Turning a blind eye to deafnessMany instances of deafness could be prevented if the government took the problem seriously
Deafness is a worldwide health problem. According to the World Health Organisation (WHO), around 15 percent of the world’s population suffers from some type or some degree of hearing loss at some point in their life. However, with proper care, the hearing organ can be protected against this disability and emphasis has put on preventive measures rather than on cure later.
Deafness comes in two types. When originating from the outer and middle parts of the ear, it is of a conductive type. This means a problem prevents sound from being conducted properly. When deafness originates from the inner ear, it is sensorineural, which means it is nerve-based. Depending on its severity, deafness can be classified in five degree ranging from mild to profound. In Nepal—as is common in underdeveloped countries—lack of education, health awareness and proper health care services are direct or indirect causes of deafness. So are habits such as ear pricking and putting liquids like cooking oil in ears and swimming in dirty waters, among others. Ear infections and their improper primary care have led to 17 percent of the population suffering from deafness.
Modern gadgets have aggravated the problem. According to a WHO report, the increased use of cell phones and other electronic modes of communication have put an estimated one billion people around the globe at risk of a hearing impairment. And Nepal is no exception. We should be aware of sound pollution caused by the unregulated use of motor vehicles. Together with air pollution, the level of noise pollution should also be measured and affected areas should be screened regularly. The effects of sound pollution on communities situated close to industries are yet to be properly investigated. Many countries have made provisions to compensate hearing impairment caused by loud sounds. Nepal also requires policies addressing noise pollution and its various aspects.
Nationwide training programme
Although primary health care has reached village and community levels, general ear care and treatment is yet to be made readily available. Primary reasons for this are the lack of knowledge regarding ear care and lack of trained manpower. A nationwide formal training programme for the involved heath personnel can overcome this. This includes training on proper earwax and foreign object removal technique and on basic examination of hearing and eardrums. Moreover, the knowledge of basic ear care should be integrated into school curriculums. The congenital form of deafness that is seen in children must be properly screened for early diagnosis and treatment, preferably during vaccination or school admission.
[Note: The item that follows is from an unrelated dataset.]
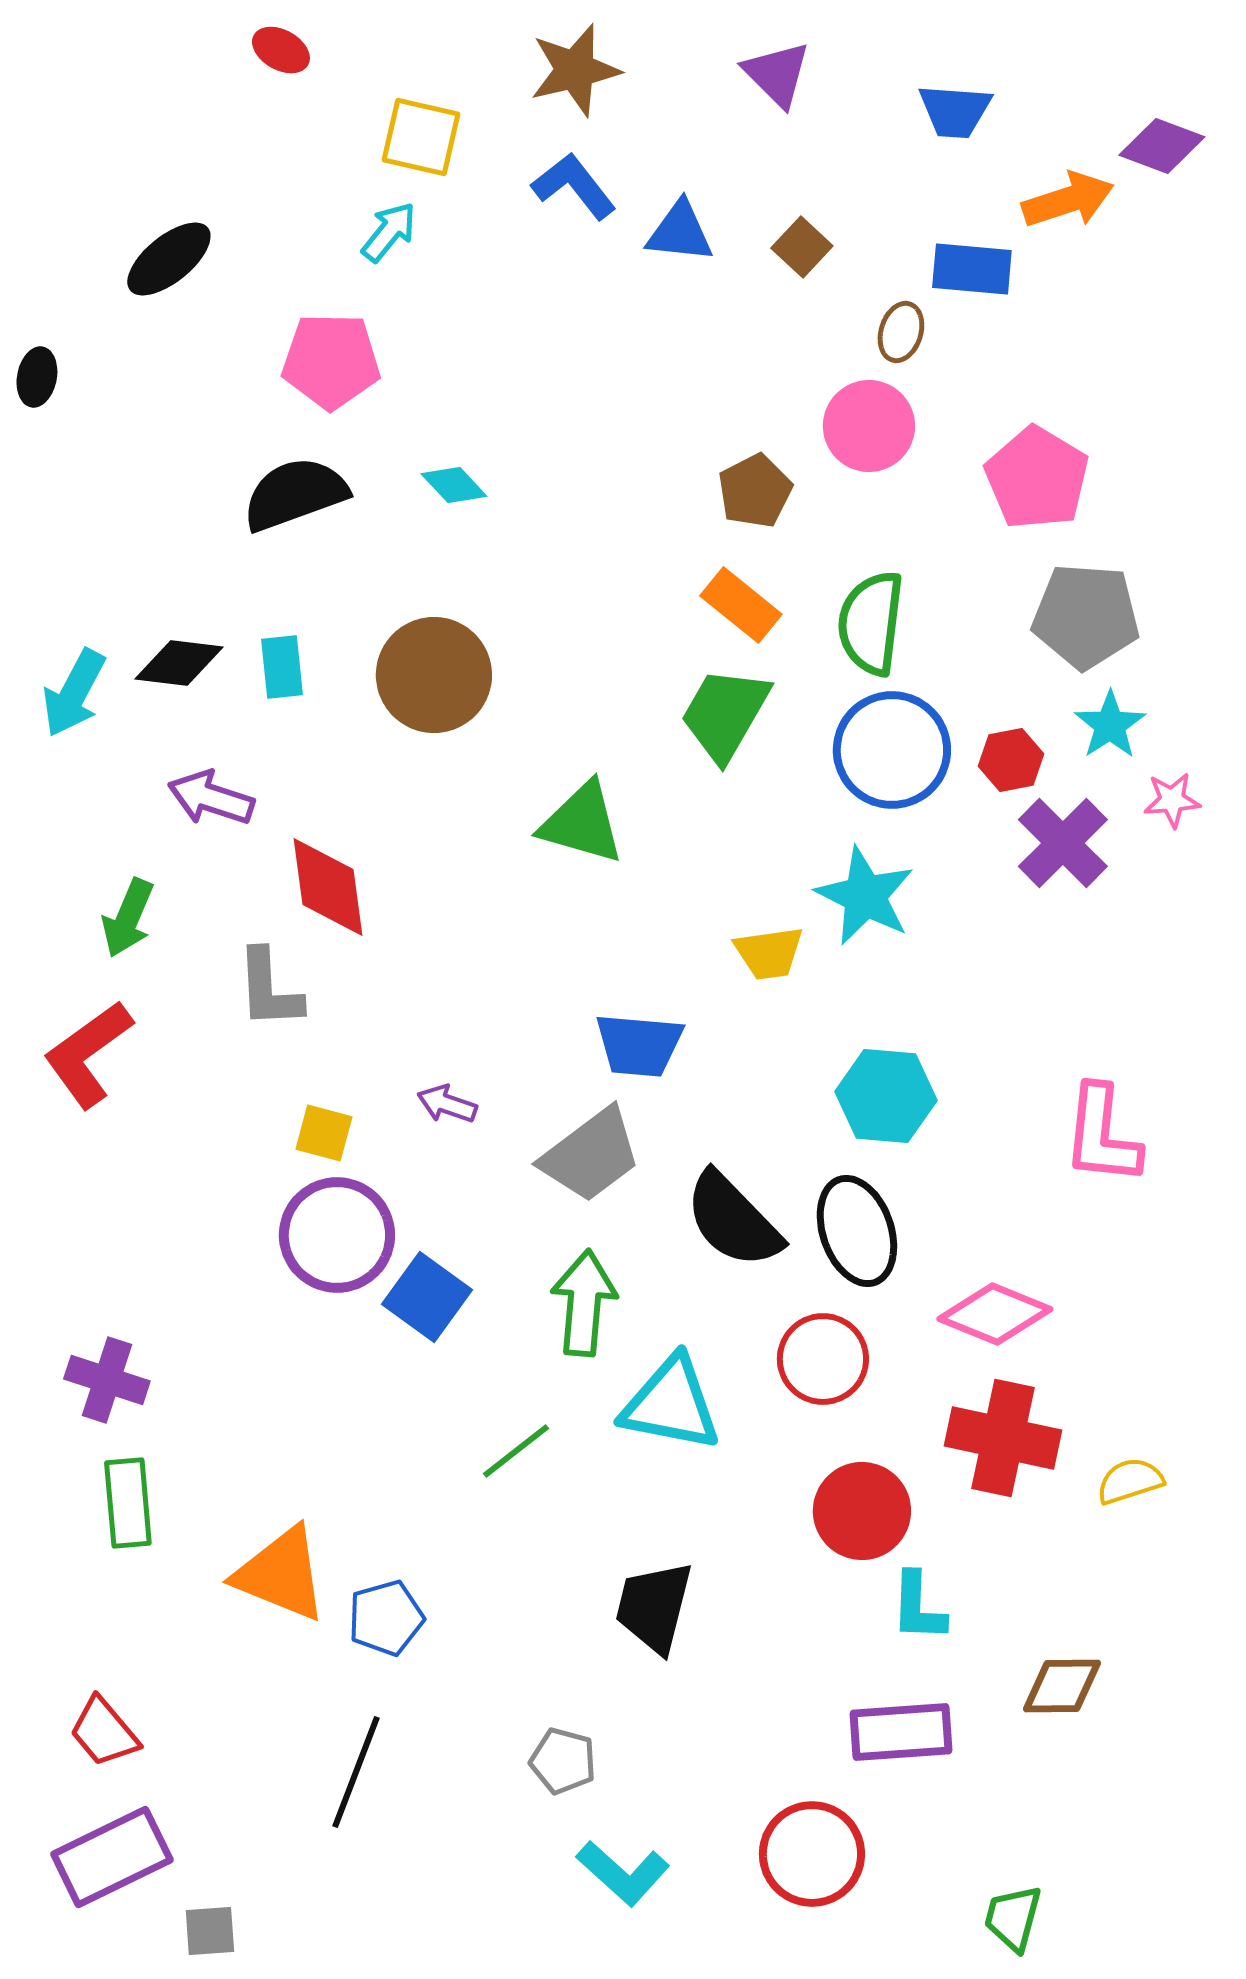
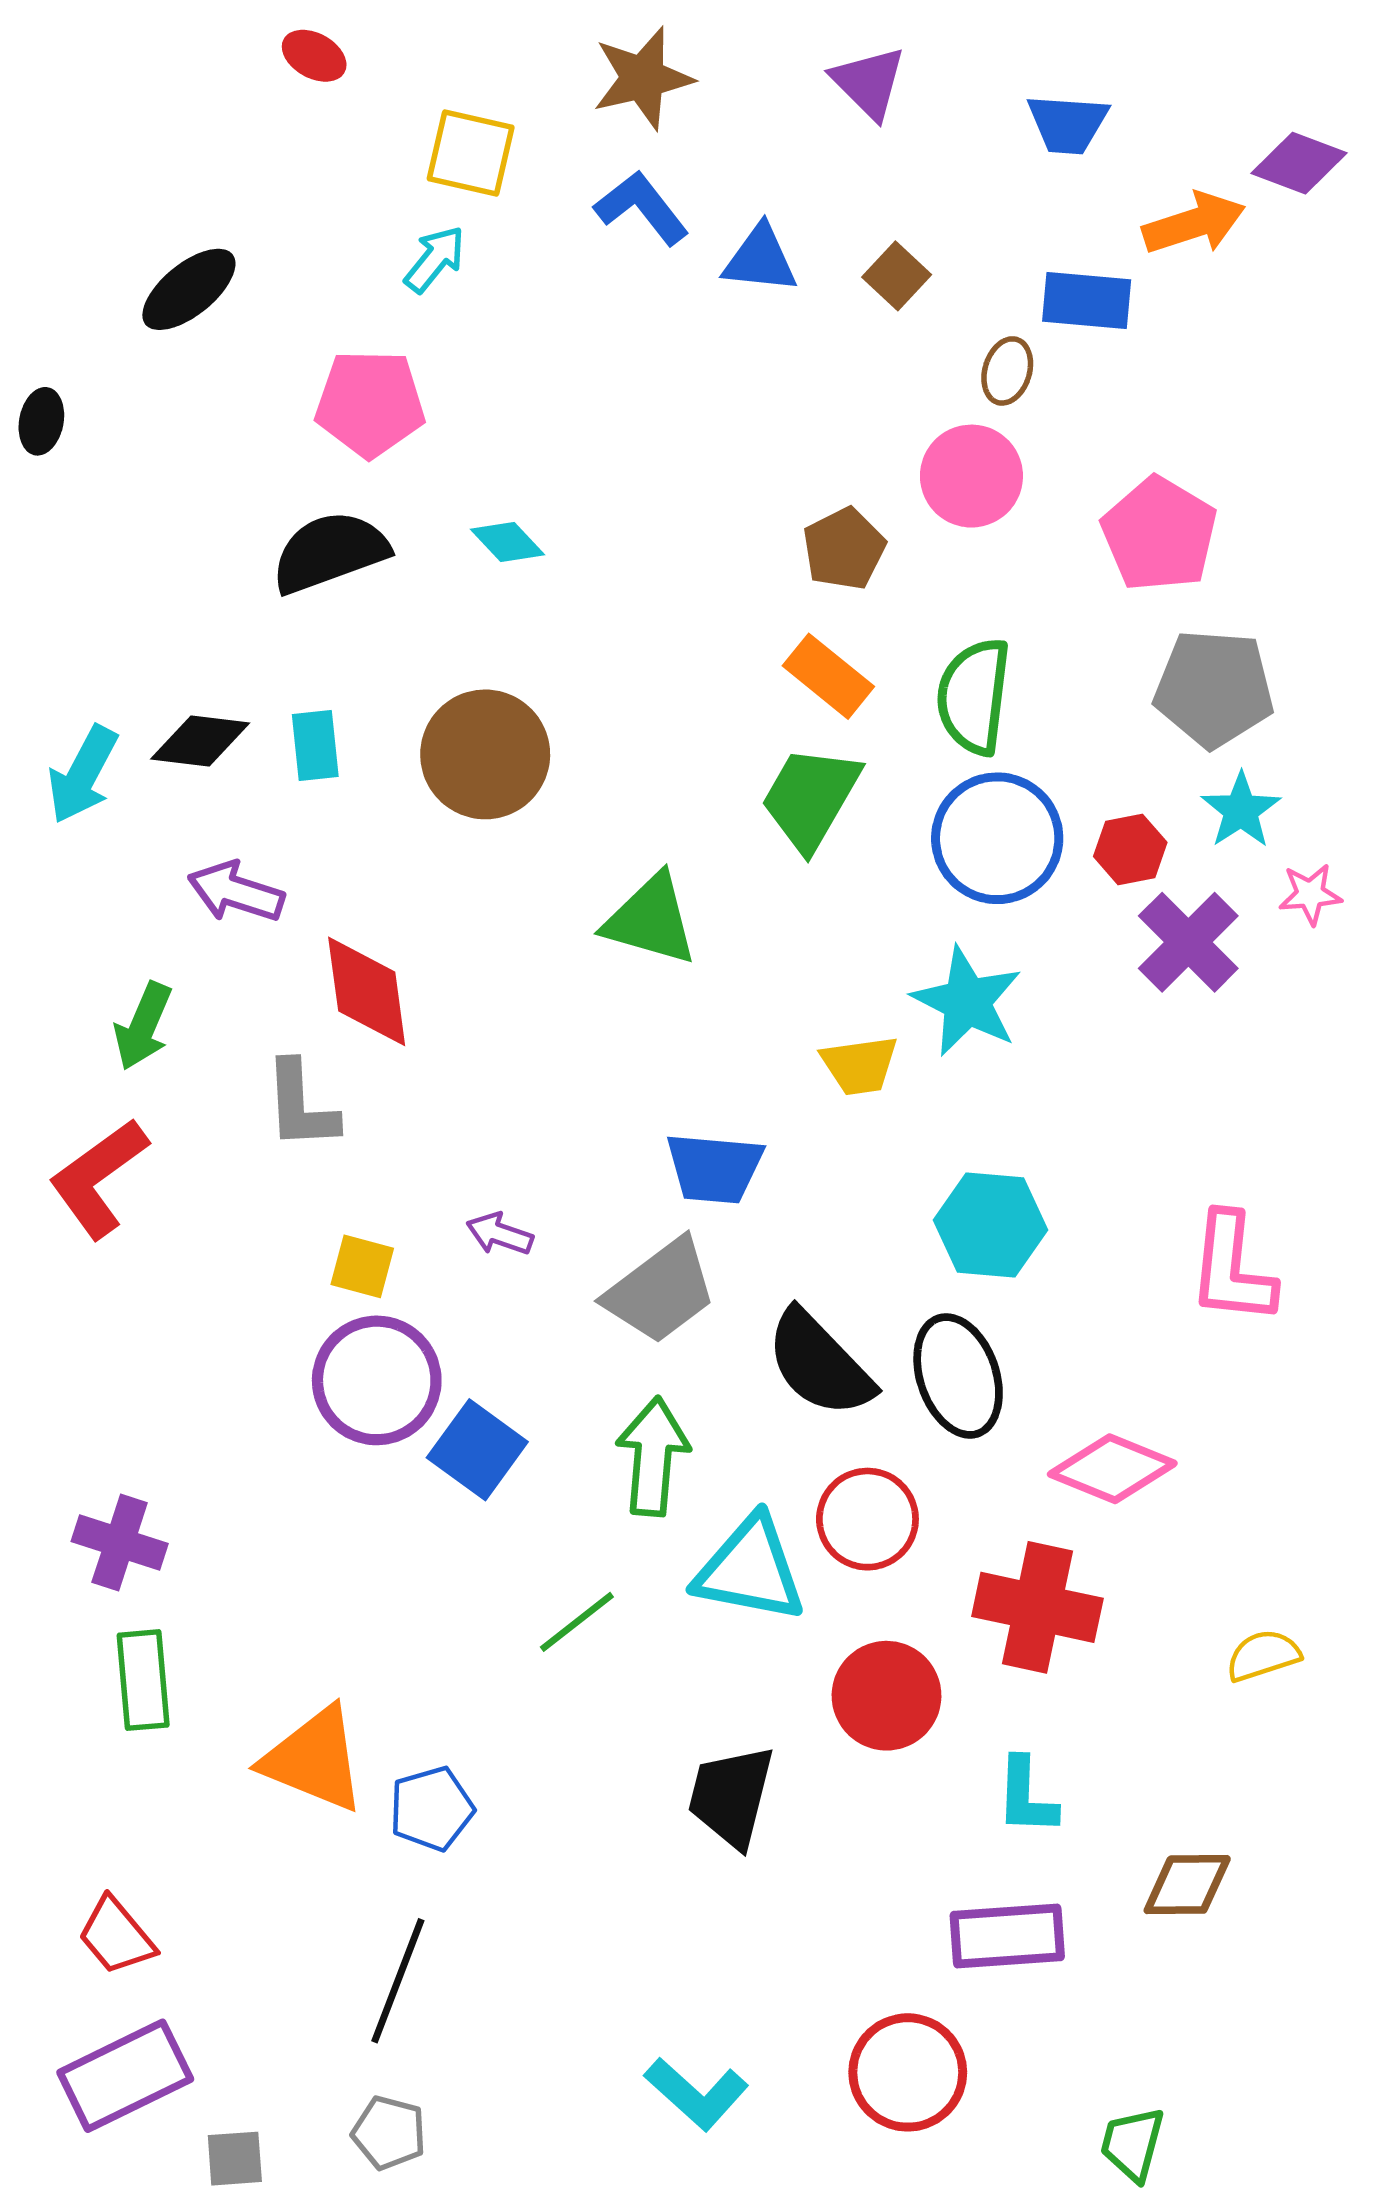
red circle: (823, 1359) -> (867, 1519), moved
red cross: (1003, 1438) -> (1037, 1607), moved
red circle: (862, 1511) -> (886, 1696), moved
gray pentagon: (563, 1761) -> (389, 2133), moved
Apart from the hazards of the mobile and other electronic communication devices, awareness about the effects of listening to music at a higher volume must be heightened. Physical assaults made on students by teachers, wives by their husbands and police trainees by their trainers have resulted in hundreds of perforated eardrums.
Hence, awareness regarding the issue of physical violence should also be given high priority.
Based on the duration of the symptoms, ear infections can be divided into acute or chronic. And based on the severity and disease process involved, infections can be divided into dangerous and non-dangerous, although both can lead to complications if not managed properly. Most of the chronic cases need to be addressed surgically.
As a surgeon having provided ear-care services in places from Paanchthar and Taplejung in eastern Nepal to Darchula and Acham in western Nepal, I can claim that apart from a few exceptions, most patients of chronic ear infections belong to the economically marginalised groups. Thus, the government’s role in the treatment of these cases is a pressing issue as timely treatment of ear infections could prevent up to 50 percent of deafness in Nepal.
Sorry state of affairs
Unfortunately, most of the government hospitals outside the capital are yet to provide the required surgical services to people with low income. At the central level, Bir Hospital and the Institute of Medicine (TUTH) in Kathmandu are overburdened, and patients have to wait for months for surgery. In order to treat the huge number of patients, we need to train a large work force constituting ENT paramedics, audiologists, technicians and specialist surgeons. Moreover, private stakeholders like medical colleges and non-governmental organisations need to co-ordinate in a proper manner.
Among the various types of disabilities, deafness is also one, and it is the one we are mostly oblivious to. As unfortunate as the neglect of the government towards the nation’s health is, so is the neglect of deafness by the health ministry and other health agencies. It is a truly sorry state of affairs for any country.